Oil has a vapor pressure and loses it's protection for table saw tops in a few months. But is seems to protect much longer in a bore. Maybe a lack of circulation to get the oil out? Or a lack of circulation to get the water vapor in?
Getting that oil out of the bore will drastically improve the first few shots at the range.
I did not figure that out. I read it on a forum 10 or 15 years ago.
I would have thought that the first shot should get all the oil out, but... it does not.
 
So I was trained to clean my weapons as a kid and adult....but I have found with my preferred rifle (savage 110) that it is more consistent dirty. ...yet I clean it every 100 rounds or so. That usually means every month. I will then put half a dozen fouling rounds through it before load development or practice. I don't do much load development any more as I have found a couple of loads for it that are sub MOA. Funny thing is, it LOVES Remington green box just as much as my handloads although the point of impact is a little different than my hand loads
 
More rifles are ruined by excessive cleaning than those that are just left fouled. I clean after a range session, regardless how many rounds were fired. A bullet will always go to a different point of aim right after cleaning than when the barrel is fouled.

Modern firearms using non-corrosive components don't need to be cleaned as soon as you get home. Or at the range. If a rifle won't shoot good groups fouled, get it rebareled.

A word about cleaning. Get a good SOLID cleaning rod and spear tipped jags. Clean from the breach using a bore guide. Use tight fitting patches with caliber specific jags so you put a lot of pressure on the sides of the patches. Get a gun vise so you can use both hands to guide the cleaning rod instead of trying to to hold the rifle with one hand while trying to push the rod with the other.

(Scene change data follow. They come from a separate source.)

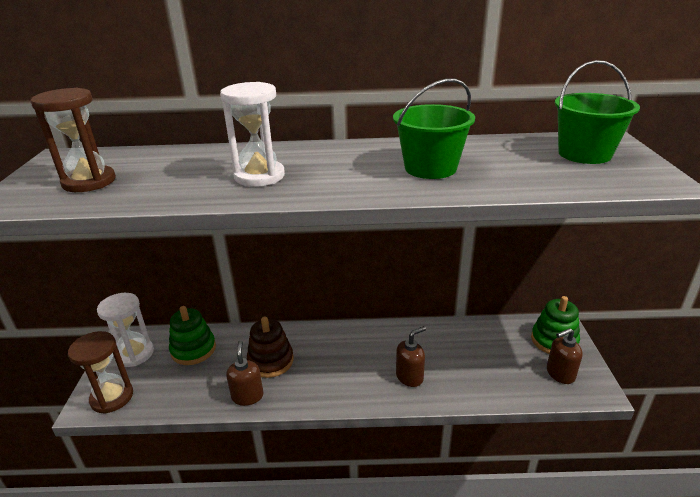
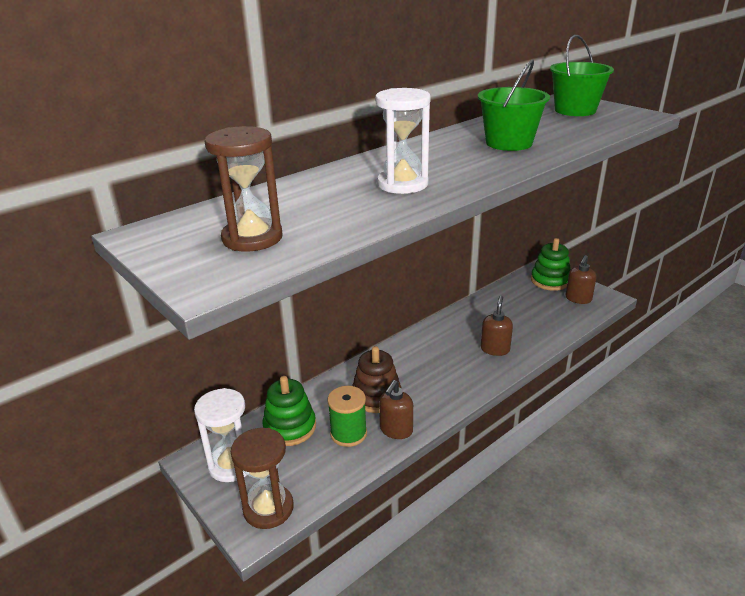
camera: 40 degrees left, 0 degrees up
(217, 377) = (348, 433): none -> green spool
(247, 396) = (396, 430): brown soap dispenser -> brown soap dispenser turned 105 degrees counterclockwise

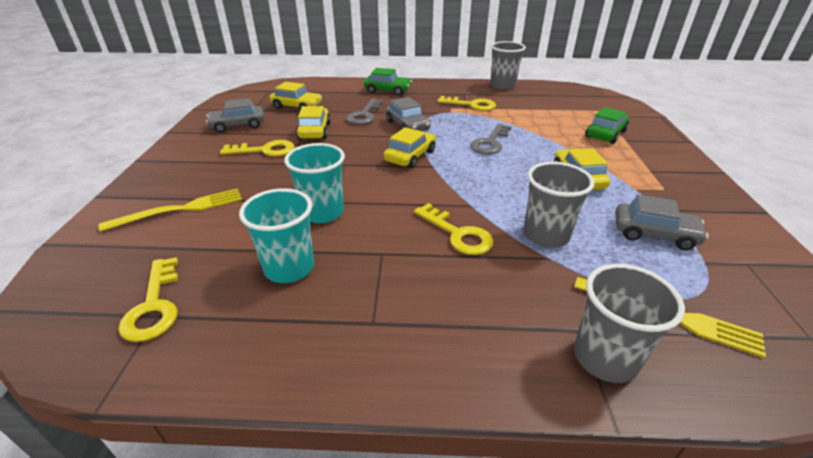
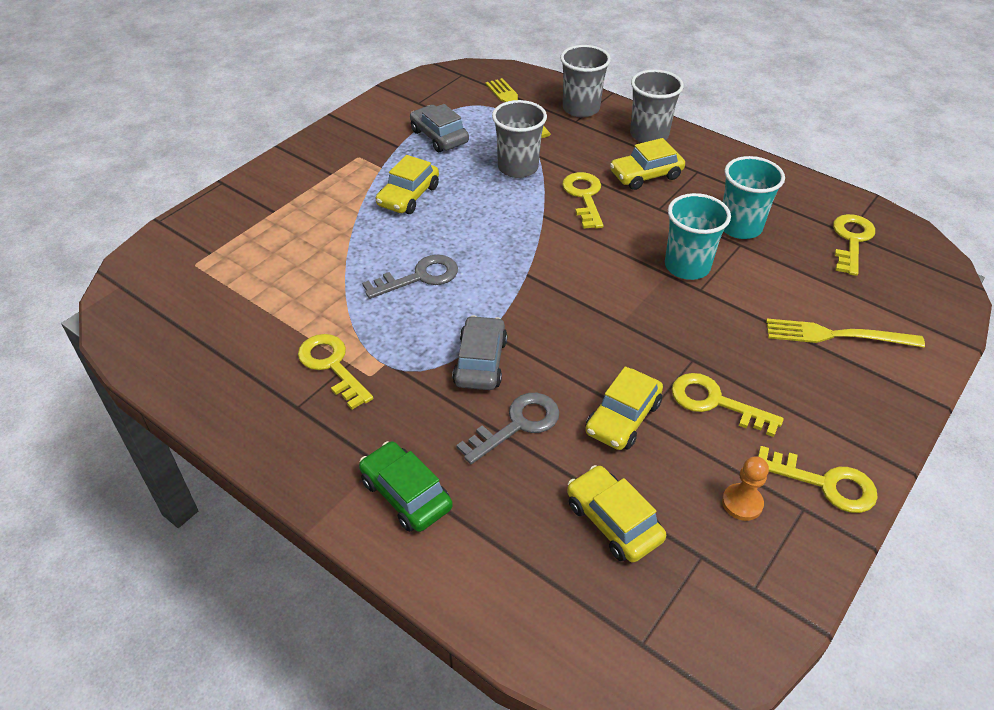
camera: 145 degrees left, 10 degrees up
(192, 142) = (825, 483): none -> yellow key
(238, 125) = (742, 503): grey car -> orange pawn
(410, 156) = (536, 300): yellow car -> yellow car (645, 175)
(502, 85) = (200, 397): grey cup -> grey cup (649, 135)
(605, 134) = (275, 228): green car -> none

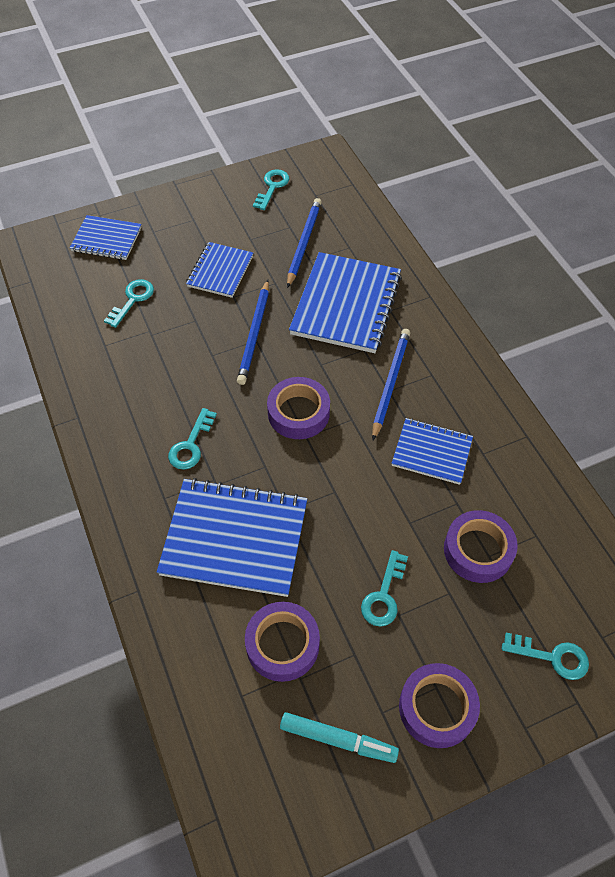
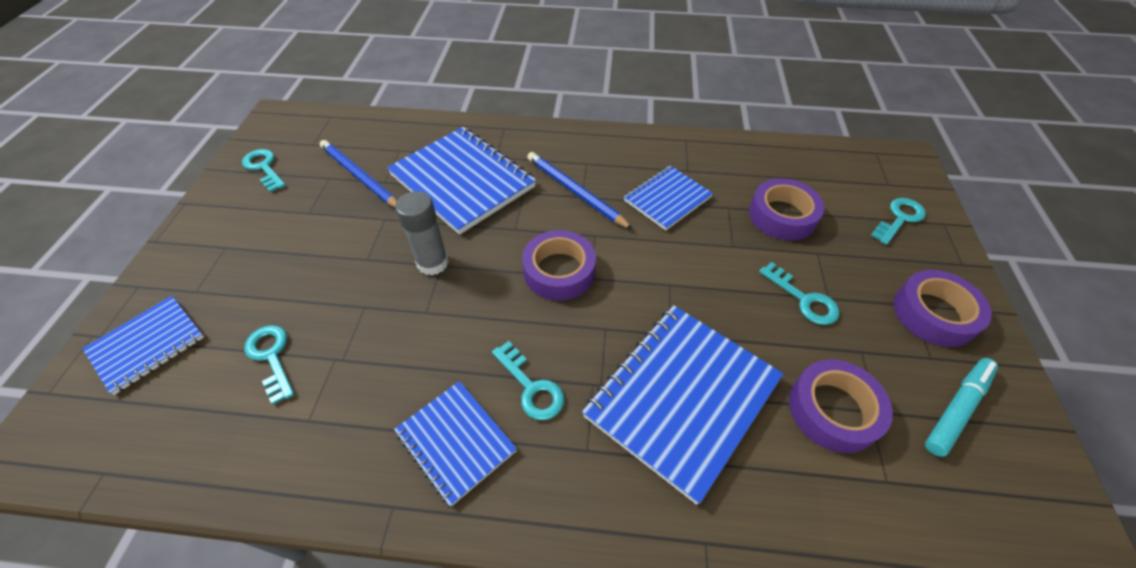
camera: 60 degrees left, 5 degrees down
(220, 271) = (322, 255): blue notebook -> blue notebook (456, 442)
(254, 334) = (433, 263): blue pencil -> grey glue stick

Some rifles, like lever guns and autos, have to cleaned from the muzzle. Then a tapered rod guide has to be held against the muzzle to center the rod. Failure to do that will wear the rifling at the muzzle on one side.

Don't even think about one of those rope cleaners. That rope can and will pick up abrasives in the weave, then that crap gets dragged down past that precious rifling each time you clean with it.
 
You can minimize some variation by shooting "round robin" style. Yesterday I was testing 6 different seating depths. I loaded 60 identical rounds, differing only in seating depths, ten rounds at each depth I was interested in testing.

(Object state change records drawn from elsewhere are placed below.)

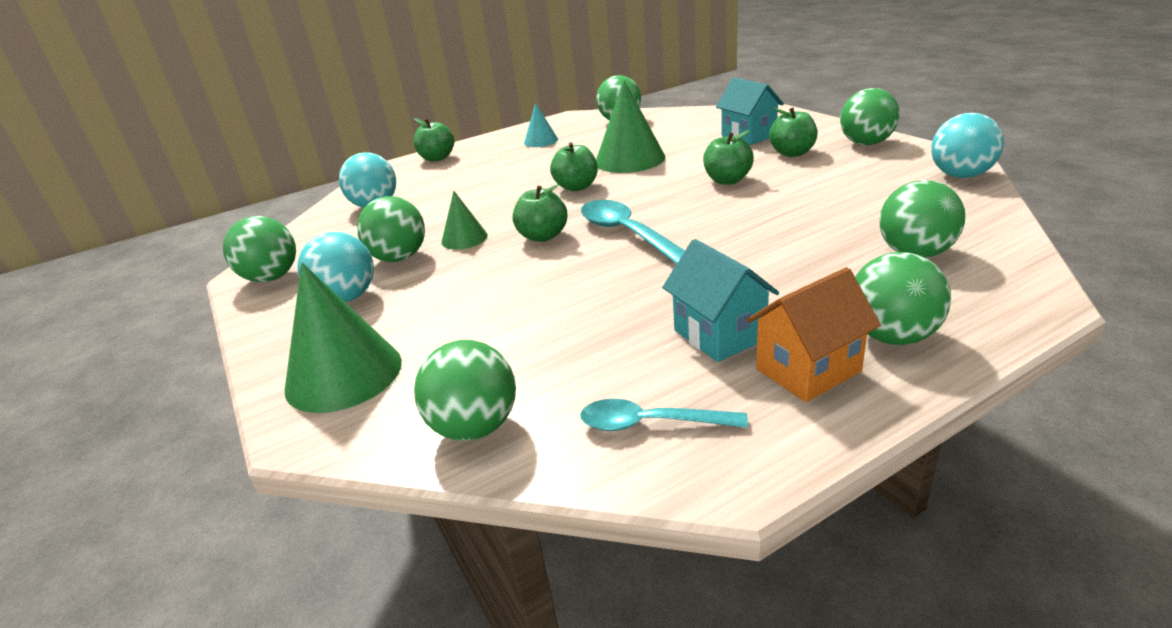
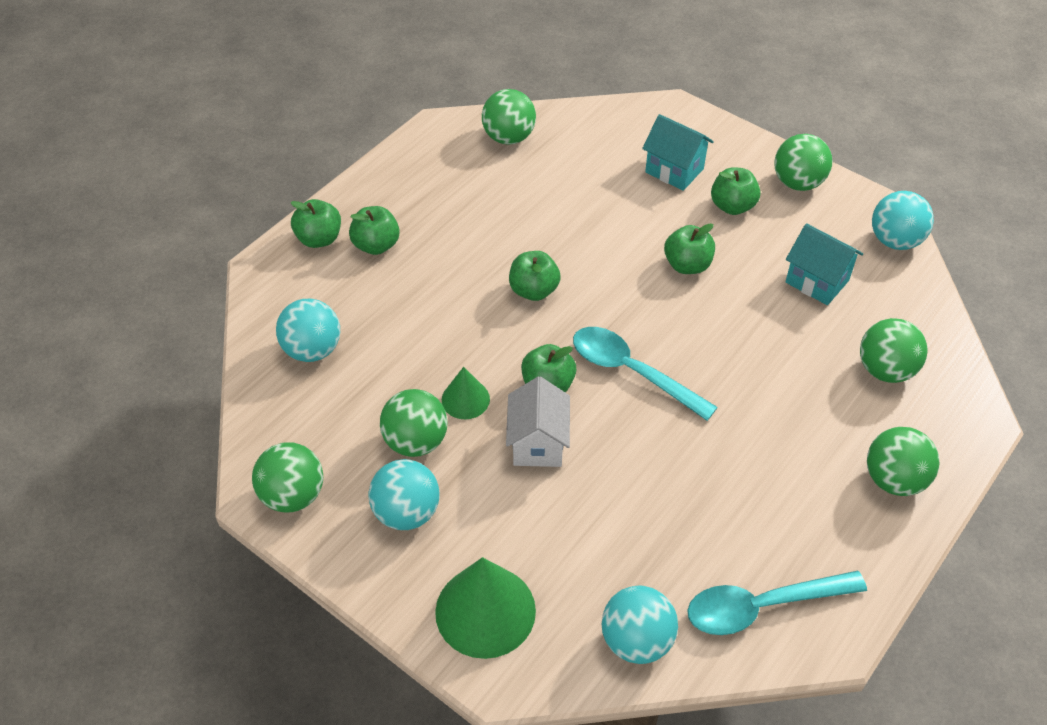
camera: 25 degrees left, 20 degrees up
(474, 162) = (376, 245): none -> green apple
(475, 427) = (636, 640): green ball -> turquoise ball
(502, 269) = (538, 443): none -> white house
(541, 141) = (433, 190): turquoise cone -> none
(630, 159) = (564, 228): green cone -> none
(650, 423) = (762, 606): turquoise spoon -> turquoise spoon, size x1.55
(719, 335) = (771, 501): turquoise house -> turquoise house (817, 281)
(808, 370) = (848, 528): orange house -> none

I printed an 8 1/2" x 11" card with six small targets, one target for each of the 6 different seating depths. I shot them in sequence, one round at a time for each of the different seating depths. This requires that you carefully position the correct round in your ammo box when you're loading and label them properly so you can keep track of what's what. You need to pay attention at the range too.

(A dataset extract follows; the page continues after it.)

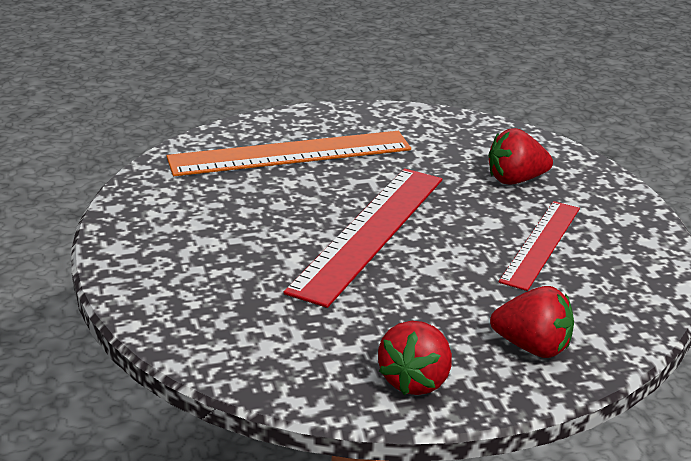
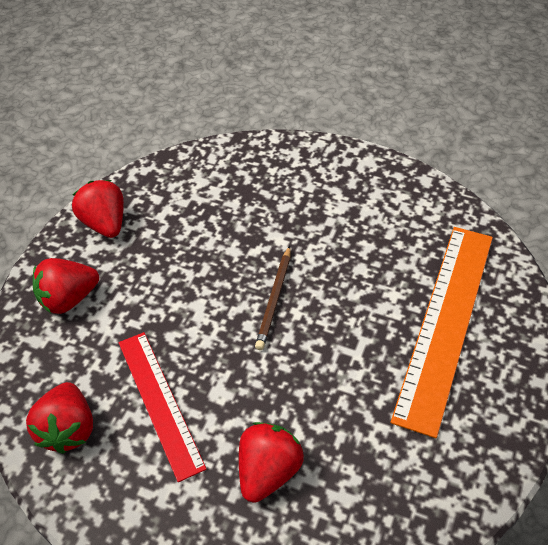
camera: 130 degrees right, 20 degrees up
(369, 232) = (274, 299): red ruler -> brown pencil
(628, 274) = (68, 429): none -> red strawberry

I repeated cycling through the six targets until each one had five hits. In other words, rather than shoot five identical rounds in a row at target one, I shot only one round, moved to the next target and shot a round which was seated slightly longer, and so on, making sure that as I fired each round, I launched it at the correct target.

That way I ended up with a five round group on each target, but spread out over time to equalize things like wind, barrel temperature, fouling, etc. Actually, I wasn't equalizing so much as spreading possible errors evenly among the 6 test subjects, but you get the idea.

Then I switched to card #2 and did the same thing for the remaining 30 rounds. I went home with two cards, each with five shot groups for each of the 6 variables I was testing. The variations were small, but after scanning the targets, doing some careful computer scoring, and then analyzing the data in M.S. Excel (along with making several graphs), I was able to detect a clear winner.

As you might suspect, during my test the conditions changed from dead calm to a light breeze, the barrel warmed up and cooled down a number of times, and the degree of fouling changed too. Had I not used this round robin style of testing, I wouldn't have as much confidence that I properly extracted the test results I was looking for.